UMA ANÁLISE DE ESPECIALISTAS SOBRE A SITUAÇÃO DO VELHO CHICO

Nascente principal do rio São Francisco completamente seca

Nascente do São Francisco seca

Rio, totalmente brasileiro, tem bacia hidrográfica que abrange 504 municípios e sete Estados.

CORREIO DA PARAÍBA – Edição de 24/09/2014
São Paulo (Folha Press) – Pela primeira vez na história, a nascente do rio São Francisco, situada no Parque Nacional da Serra da Canastra, em Minas Gerais, está completamente seca.
O acontecimento é simbólico, mas não significa, necessariamente, que o curso do rio será interrompido mais adiante.
“Não afeta todo o rio porque ele é muito grande, tem outros tributários que vão ajudando a mantê-lo. A gravidade maior é a seca. É uma questão simbólica”, diz o diretor do parque, Luiz Arthur Castanheira.
Segundo Castanheira, a falta de água na nascente do rio, que tem 2.700 quilômetros de extensão e atravessa seis Estados e o Distrito Federal, foi detectada por funcionários da universidade, que visitam o local diariamente. “O pessoal mais antigo aqui do parque está assustado (com a seca)”, diz.
O rio nasce a cerca de 1.200 metros de altitude, em um dos pontos mais altos do parque, que tem 200 mil hectares de área.
A água brota de diversos “olhos d´água” e pequenos riachos que formam a nascente do Velho Chico, como o rio é afetuosamente chamado.
“Se a nascente seca, (o rio) vai ficar com pouca água até o primeiro desaguar de outro rio (no São Francisco)”, explica o vice presidente co Comitê da Bacia Hidrográfica do Rio São Francisco (CBHSF). Ele não soube dizer em que ponto isso ocorre.
A estiagem rigorosa não afeta somente a nascente. A represa de Três Marias (a 224 km de Belo Horizonte), a primeira do São Francisco, está com a vazão crítica (6%, apenas).
Segundo Soares, a vazão atual é de cerca de 60 m³/s, quando o esperado mesmo para épocas de estiagem é de 300 a 350 m³/s.

Dados fornecidos:
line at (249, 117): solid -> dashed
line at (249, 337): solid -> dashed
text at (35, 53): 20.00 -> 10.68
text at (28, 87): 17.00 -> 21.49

Tarefa a realizar:
Dê continuidade à reportagem sobre a seca da nascente do rio São Francisco, retomando-a a partir do ponto em que o trecho termina. A listagem não precisa ser consultada.

Resposta do exercício:
“Não choveu a quantidade esperada, mas há necessidade de manter a vazão para a energia elétrica, o que diminui o reservatório”, explica Soares. “Precisamos trabalhar com as pessoas e com as empresas para que seja feito o uso racional da água”.
De acordo com o Comitê, a previsão é que a situação seja normalizada com o aumento no volume de chuva em meados de outubro.
Chuva vai recuperar São Francisco
Comitê da Bacia Hidrográfica espera que período chuvoso, em outubro, acabe seca na nascente.
CORREIO DA PARAÍBA – Edição de 28/09/2014
Brasília (Abr) – A nascente principal do Rio São Francisco na Serra da Canastra, em Minas Gerais, que secou, tende a se recuperar com as chuvas previstas para a segunda quinzena de outubro. Segundo o vice-presidente do Comitê da Bacia Hidrográfica do Rio São Francisco (CBHSF), Wagner Costa, a seca é provisória e a situação da nascente deve se normalizar com a chegada das chuvas.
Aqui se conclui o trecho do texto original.